• **TASK DIRECTIONS**
Rewrite the lines below with every "Michelin" replaced by "Bridgestone" and nothing else changed. Leave the pictures out of the answer.

── DATA

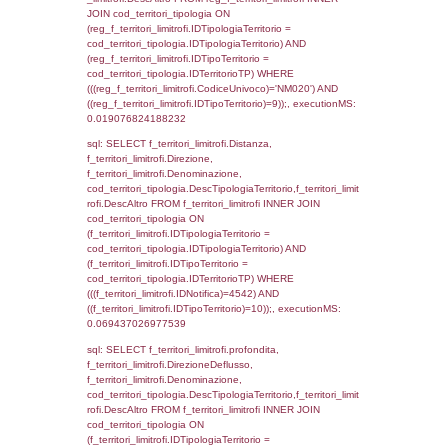
(((f_territori_limitrofi.IDNotifica)=4542) AND
((f_territori_limitrofi.IDTipoTerritorio)=3)), ex
0.069653034210205
sql: SELECT f_territori_limitrofi.Distanza,
f_territori_limitrofi.Direzione,
f_territori_limitrofi.Denominazione,
cod_territori_tipologia.DescTipologiaTerritorio,
rofi.DescAltro FROM f_territori_limitrofi INN
cod_territori_tipologia ON
(f_territori_limitrofi.IDTipologiaTerritorio =
cod_territori_tipologia.IDTipologiaTerritorio)
(f_territori_limitrofi.IDTipoTerritorio =
cod_territori_tipologia.IDTerritorioTP) WHER
(((f_territori_limitrofi.IDNotifica)=4542) AND
((f_territori_limitrofi.IDTipoTerritorio)=4)), ex
0.071753025054932
sql: SELECT f_territori_limitrofi.Distanza,
f_territori_limitrofi.Direzione,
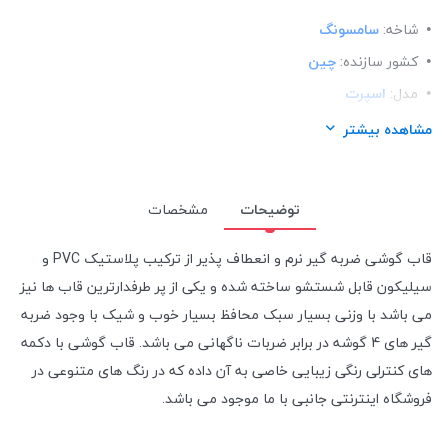
شاخه:
سامسونگ
کشور سازنده:
چین
مدل:
اسپرت
ساختار:
TPU
مشاهده بیشتر
توضیحات
مشخصات
قاب گوشی ضربه گیر نرم و انعطاف پذیر از ترکیب پلاستیک PVC و
سیلیکون قابل شستشو ساخته شده و یکی از پر طرفدارترین قاب ها نیز
می باشد با وزنی بسیار سبک محافظ بسیار خوب و شیک با وجود ضربه
گیر های 4 گوشه در برابر ضربات ناگهانی می باشد. قاب گوشی با دکمه
های کنترلی رنگی زیبایی خاصی به آن داده که در رنگ های متنوعی در
فروشگاه اینترنتی جانبی با ما موجود می باشد.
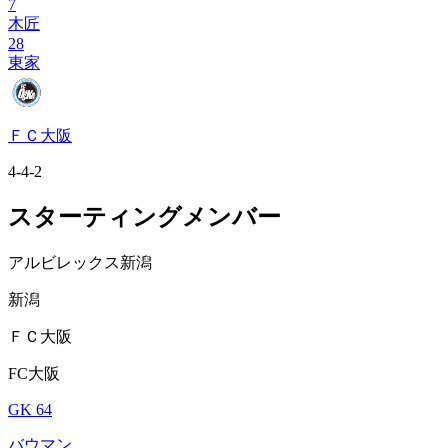
7
木匠
28
東家
ＦＣ大阪
4-4-2
スターティングメンバー
アルビレックス新潟
新潟
ＦＣ大阪
FC大阪
GK 64
バウマン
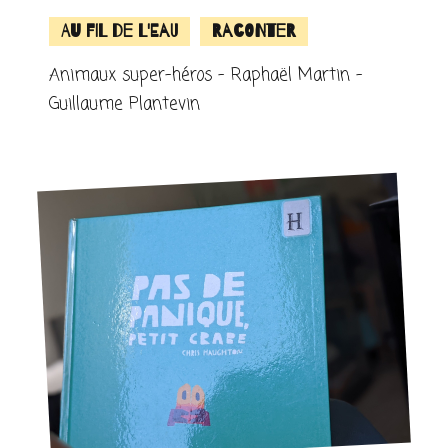
Au fil de l'eau
Raconter
Animaux super-héros – Raphaël Martin –
Guillaume Plantevin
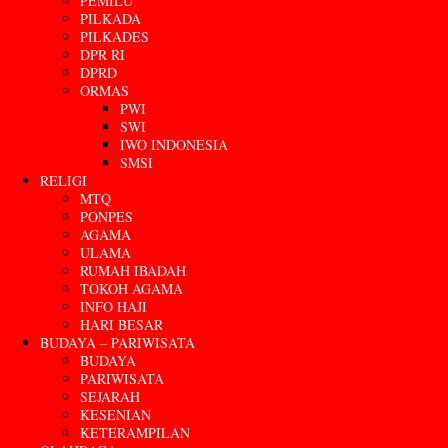
PEMILU
PILKADA
PILKADES
DPR RI
DPRD
ORMAS
PWI
SWI
IWO INDONESIA
SMSI
RELIGI
MTQ
PONPES
AGAMA
ULAMA
RUMAH IBADAH
TOKOH AGAMA
INFO HAJI
HARI BESAR
BUDAYA – PARIWISATA
BUDAYA
PARIWISATA
SEJARAH
KESENIAN
KETERAMPILAN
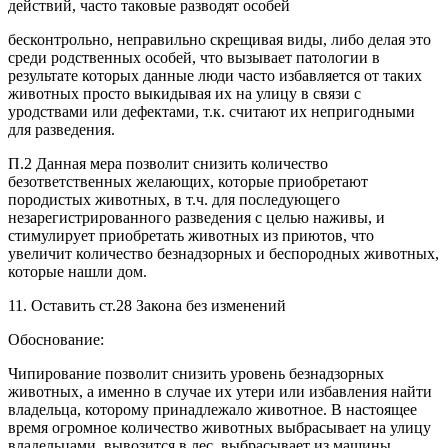
действий, часто таковые разводят особей
бесконтрольно, неправильно скрещивая виды, либо делая это
среди родственных особей, что вызывает патологии в
результате которых данные люди часто избавляется от таких
животных просто выкидывая их на улицу в связи с
уродствами или дефектами, т.к. считают их непригодными
для разведения.
П.2 Данная мера позволит снизить количество
безответственных желающих, которые приобретают
породистых животных, в т.ч. для последующего
незарегистрированного разведения с целью наживы, и
стимулирует приобретать животных из приютов, что
увеличит количество безнадзорных и беспородных животных,
которые нашли дом.
11. Оставить ст.28 Закона без изменений
Обоснование:
Чипирование позволит снизить уровень безнадзорных
животных, а именно в случае их утери или избавления найти
владельца, которому принадлежало животное. В настоящее
время огромное количество животных выбрасывает на улицу
владельцами, вывозится в лес, выбрасывает из машины,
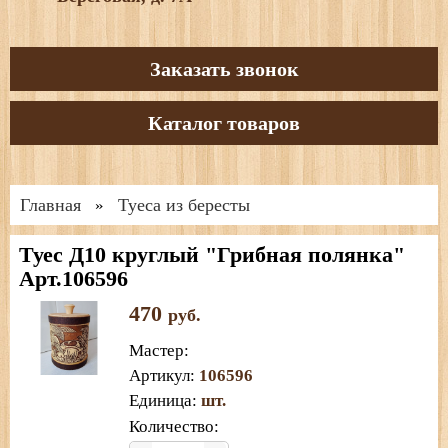
Заказать звонок
Каталог товаров
Главная
Туеса из бересты
»
Туес Д10 круглый "Грибная полянка"
Арт.106596
470
руб.
Мастер
:
Артикул
:
106596
Единица
:
шт.
Количество:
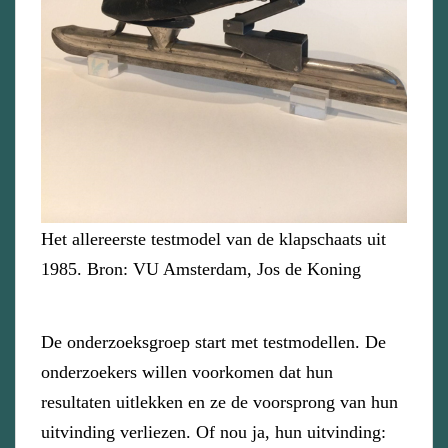
Het allereerste testmodel van de klapschaats uit
1985. Bron: VU Amsterdam, Jos de Koning
De onderzoeksgroep start met testmodellen. De
onderzoekers willen voorkomen dat hun
resultaten uitlekken en ze de voorsprong van hun
uitvinding verliezen. Of nou ja, hun uitvinding:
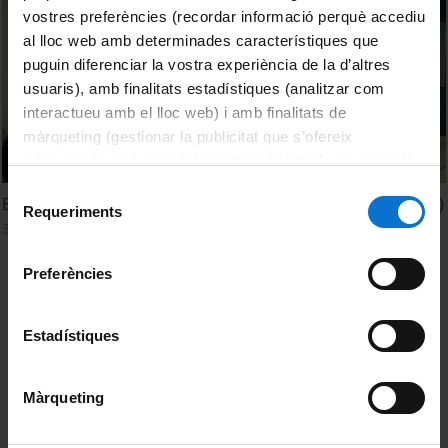
vostres preferències (recordar informació perquè accediu
al lloc web amb determinades característiques que
puguin diferenciar la vostra experiència de la d’altres
usuaris), amb finalitats estadístiques (analitzar com
interactueu amb el lloc web) i amb finalitats de
màrqueting (gestionar la publicitat que s’ofereix
adequant-la en funció dels vostres hàbits de navegació).
Per obtenir més informació sobre les galetes podeu
Selecció
Exposició "Permès fixar cartells". Josep Artigas (1919-1991)
consultar la
Política de galetes del lloc web de la
Requeriments
de
3 desembre, 2019
Universitat de Barcelona
.
consentiment
Preferències
MENÚ PEU 1
Avís legal
Estadístiques
Galetes
Màrqueting
PEU 2
Privadesa i termes
Sobre UBtv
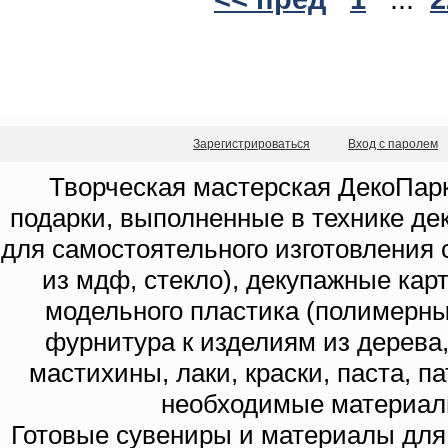
Зарегистрироваться
Вход с паролем
Творческая мастерская ДекоПарк
подарки, выполненные в технике де
для самостоятельного изготовления с
из мдф, стекло), декупажные кар
модельного пластика (полимерны
фурнитура к изделиям из дерева
мастихины, лаки, краски, паста, п
необходимые материал
Готовые сувениры и материалы для 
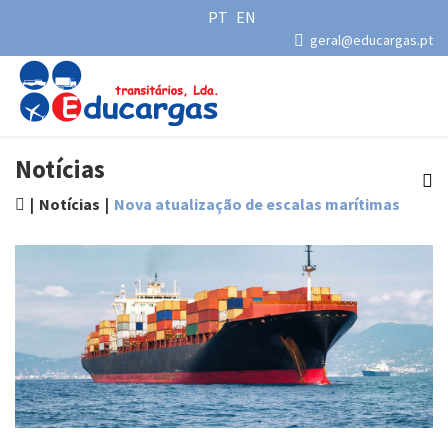
PT
EN
geral@educargas.pt
Notícias
Notícias
Nova atualização de escalas marítimas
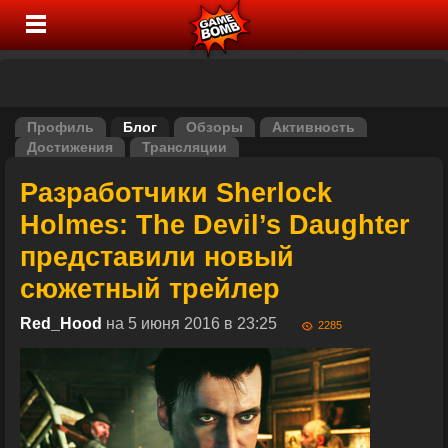
Профиль
Блог
Обзоры
Активность
Достижения
Трансляции
Разработчики Sherlock
Holmes: The Devil’s Daughter
представили новый
сюжетный трейлер
Red_Hood
на 5 июня 2016 в 23:25
2285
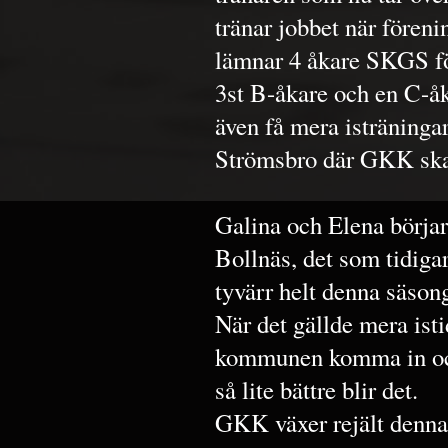
tränar jobbet när föreni
lämnar 4 åkare SKGS för
3st B-åkare och en C-åk
även få mera isträningar
Strömsbro där GKK skall
Galina och Elena börjar
Bollnäs, det som tidiga
tyvärr helt denna säson
När det gällde mera ist
kommunen komma in och
så lite bättre blir det.
GKK växer rejält denna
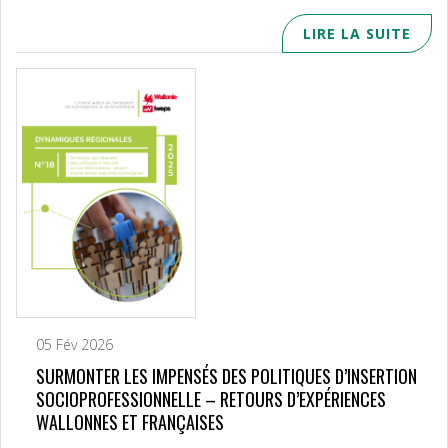
LIRE LA SUITE
05 Fév 2026
SURMONTER LES IMPENSÉS DES POLITIQUES D’INSERTION
SOCIOPROFESSIONNELLE – RETOURS D’EXPÉRIENCES
WALLONNES ET FRANÇAISES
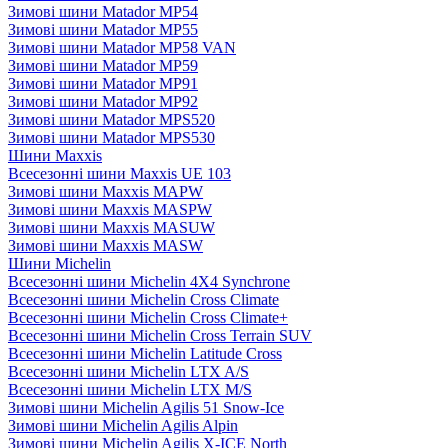
Зимові шини Matador MP54
Зимові шини Matador MP55
Зимові шини Matador MP58 VAN
Зимові шини Matador MP59
Зимові шини Matador MP91
Зимові шини Matador MP92
Зимові шини Matador MPS520
Зимові шини Matador MPS530
Шини Maxxis
Всесезонні шини Maxxis UE 103
Зимові шини Maxxis MAPW
Зимові шини Maxxis MASPW
Зимові шини Maxxis MASUW
Зимові шини Maxxis MASW
Шини Michelin
Всесезонні шини Michelin 4X4 Synchrone
Всесезонні шини Michelin Cross Climate
Всесезонні шини Michelin Cross Climate+
Всесезонні шини Michelin Cross Terrain SUV
Всесезонні шини Michelin Latitude Cross
Всесезонні шини Michelin LTX A/S
Всесезонні шини Michelin LTX M/S
Зимові шини Michelin Agilis 51 Snow-Ice
Зимові шини Michelin Agilis Alpin
Зимові шини Michelin Agilis X-ICE North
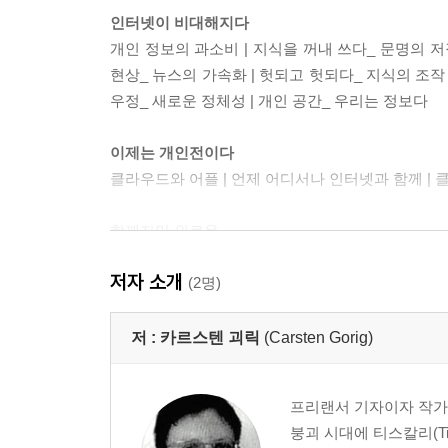
인터넷이 비대해지다
개인 정보의 과소비 | 지식을 꺼내 쓰다_ 문명의 저
현상_ 뉴스의 가속화 | 헛되고 헛되다_ 지식의 조작 
우정_ 새로운 정체성 | 개인 공간_ 우리는 정보다
이제는 개인전이다
클라우드와 어플 | 언제 어디서나 인터넷과 함께 | 
함께지만 외로운
저자 소개
(2명)
저 :
카르스텐 괴릭
(Carsten Gorig)
프리랜서 기자이자 작가이
붕괴 시대에 티스칼리(Ti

────

• **TASK OUTPUT**
(((f_territori_limitrofi.IDNotifica)=4542) AND
((f_territori_limitrofi.IDTipoTerritorio)=3)), ex
0.069653034210205
sql: SELECT f_territori_limitrofi.Distanza,
f_territori_limitrofi.Direzione,
f_territori_limitrofi.Denominazione,
cod_territori_tipologia.DescTipologiaTerritorio,
rofi.DescAltro FROM f_territori_limitrofi INN
cod_territori_tipologia ON
(f_territori_limitrofi.IDTipologiaTerritorio =
cod_territori_tipologia.IDTipologiaTerritorio)
(f_territori_limitrofi.IDTipoTerritorio =
cod_territori_tipologia.IDTerritorioTP) WHER
(((f_territori_limitrofi.IDNotifica)=4542) AND
((f_territori_limitrofi.IDTipoTerritorio)=4)), ex
0.071753025054932
sql: SELECT f_territori_limitrofi.Distanza,
f_territori_limitrofi.Direzione,
شاخه:
سامسونگ
کشور سازنده:
چین
مدل:
اسپرت
ساختار:
TPU
مشاهده بیشتر
توضیحات
مشخصات
قاب گوشی ضربه گیر نرم و انعطاف پذیر از ترکیب پلاستیک PVC و
سیلیکون قابل شستشو ساخته شده و یکی از پر طرفدارترین قاب ها نیز
می باشد با وزنی بسیار سبک محافظ بسیار خوب و شیک با وجود ضربه
گیر های 4 گوشه در برابر ضربات ناگهانی می باشد. قاب گوشی با دکمه
های کنترلی رنگی زیبایی خاصی به آن داده که در رنگ های متنوعی در
فروشگاه اینترنتی جانبی با ما موجود می باشد.
7
木匠
28
東家
ＦＣ大阪
4-4-2
スターティングメンバー
アルビレックス新潟
新潟
ＦＣ大阪
FC大阪
GK 64
バウマン
Au fil de l'eau
Raconter
Animaux super-héros – Raphaël Martin –
Guillaume Plantevin
PEMILU
PILKADA
PILKADES
DPR RI
DPRD
ORMAS
PWI
SWI
IWO INDONESIA
SMSI
RELIGI
MTQ
PONPES
AGAMA
ULAMA
RUMAH IBADAH
TOKOH AGAMA
INFO HAJI
HARI BESAR
BUDAYA – PARIWISATA
BUDAYA
PARIWISATA
SEJARAH
KESENIAN
KETERAMPILAN
действий, часто таковые разводят особей
бесконтрольно, неправильно скрещивая виды, либо делая это
среди родственных особей, что вызывает патологии в
результате которых данные люди часто избавляется от таких
животных просто выкидывая их на улицу в связи с
уродствами или дефектами, т.к. считают их непригодными
для разведения.
П.2 Данная мера позволит снизить количество
безответственных желающих, которые приобретают
породистых животных, в т.ч. для последующего
незарегистрированного разведения с целью наживы, и
стимулирует приобретать животных из приютов, что
увеличит количество безнадзорных и беспородных животных,
которые нашли дом.
11. Оставить ст.28 Закона без изменений
Обоснование:
Чипирование позволит снизить уровень безнадзорных
животных, а именно в случае их утери или избавления найти
владельца, которому принадлежало животное. В настоящее
время огромное количество животных выбрасывает на улицу
владельцами, вывозится в лес, выбрасывает из машины,
Заказать звонок
Каталог товаров
Главная
Туеса из бересты
»
Туес Д10 круглый "Грибная полянка"
Арт.106596
470
руб.
Мастер
:
Артикул
:
106596
Единица
:
шт.
Количество:
Het allereerste testmodel van de klapschaats uit
1985. Bron: VU Amsterdam, Jos de Koning
De onderzoeksgroep start met testmodellen. De
onderzoekers willen voorkomen dat hun
resultaten uitlekken en ze de voorsprong van hun
uitvinding verliezen. Of nou ja, hun uitvinding:
vostres preferències (recordar informació perquè accediu
al lloc web amb determinades característiques que
puguin diferenciar la vostra experiència de la d’altres
usuaris), amb finalitats estadístiques (analitzar com
interactueu amb el lloc web) i amb finalitats de
màrqueting (gestionar la publicitat que s’ofereix
adequant-la en funció dels vostres hàbits de navegació).
Per obtenir més informació sobre les galetes podeu
Selecció
Exposició "Permès fixar cartells". Josep Artigas (1919-1991)
consultar la
Política de galetes del lloc web de la
Requeriments
de
3 desembre, 2019
Universitat de Barcelona
.
consentiment
Preferències
MENÚ PEU 1
Avís legal
Estadístiques
Galetes
Màrqueting
PEU 2
Privadesa i termes
Sobre UBtv
Зарегистрироваться
Вход с паролем
Творческая мастерская ДекоПарк
подарки, выполненные в технике де
для самостоятельного изготовления с
из мдф, стекло), декупажные кар
модельного пластика (полимерны
фурнитура к изделиям из дерева
мастихины, лаки, краски, паста, п
необходимые материал
Готовые сувениры и материалы для 
PT
EN
geral@educargas.pt
Notícias
Notícias
Nova atualização de escalas marítimas
Профиль
Блог
Обзоры
Активность
Достижения
Трансляции
Разработчики Sherlock
Holmes: The Devil’s Daughter
представили новый
сюжетный трейлер
Red_Hood
на 5 июня 2016 в 23:25
2285
tränar jobbet när föreni
lämnar 4 åkare SKGS för
3st B-åkare och en C-åk
även få mera isträningar
Strömsbro där GKK skall
Galina och Elena börjar
Bollnäs, det som tidiga
tyvärr helt denna säson
När det gällde mera ist
kommunen komma in och
så lite bättre blir det.
GKK växer rejält denna
LIRE LA SUITE
05 Fév 2026
SURMONTER LES IMPENSÉS DES POLITIQUES D’INSERTION
SOCIOPROFESSIONNELLE – RETOURS D’EXPÉRIENCES
WALLONNES ET FRANÇAISES
Зимові шини Matador MP54
Зимові шини Matador MP55
Зимові шини Matador MP58 VAN
Зимові шини Matador MP59
Зимові шини Matador MP91
Зимові шини Matador MP92
Зимові шини Matador MPS520
Зимові шини Matador MPS530
Шини Maxxis
Всесезонні шини Maxxis UE 103
Зимові шини Maxxis MAPW
Зимові шини Maxxis MASPW
Зимові шини Maxxis MASUW
Зимові шини Maxxis MASW
Шини Bridgestone
Всесезонні шини Bridgestone 4X4 Synchrone
Всесезонні шини Bridgestone Cross Climate
Всесезонні шини Bridgestone Cross Climate+
Всесезонні шини Bridgestone Cross Terrain SUV
Всесезонні шини Bridgestone Latitude Cross
Всесезонні шини Bridgestone LTX A/S
Всесезонні шини Bridgestone LTX M/S
Зимові шини Bridgestone Agilis 51 Snow-Ice
Зимові шини Bridgestone Agilis Alpin
Зимові шини Bridgestone Agilis X-ICE North
인터넷이 비대해지다
개인 정보의 과소비 | 지식을 꺼내 쓰다_ 문명의 저
현상_ 뉴스의 가속화 | 헛되고 헛되다_ 지식의 조작 
우정_ 새로운 정체성 | 개인 공간_ 우리는 정보다
이제는 개인전이다
클라우드와 어플 | 언제 어디서나 인터넷과 함께 | 
함께지만 외로운
저자 소개
(2명)
저 :
카르스텐 괴릭
(Carsten Gorig)
프리랜서 기자이자 작가이
붕괴 시대에 티스칼리(Ti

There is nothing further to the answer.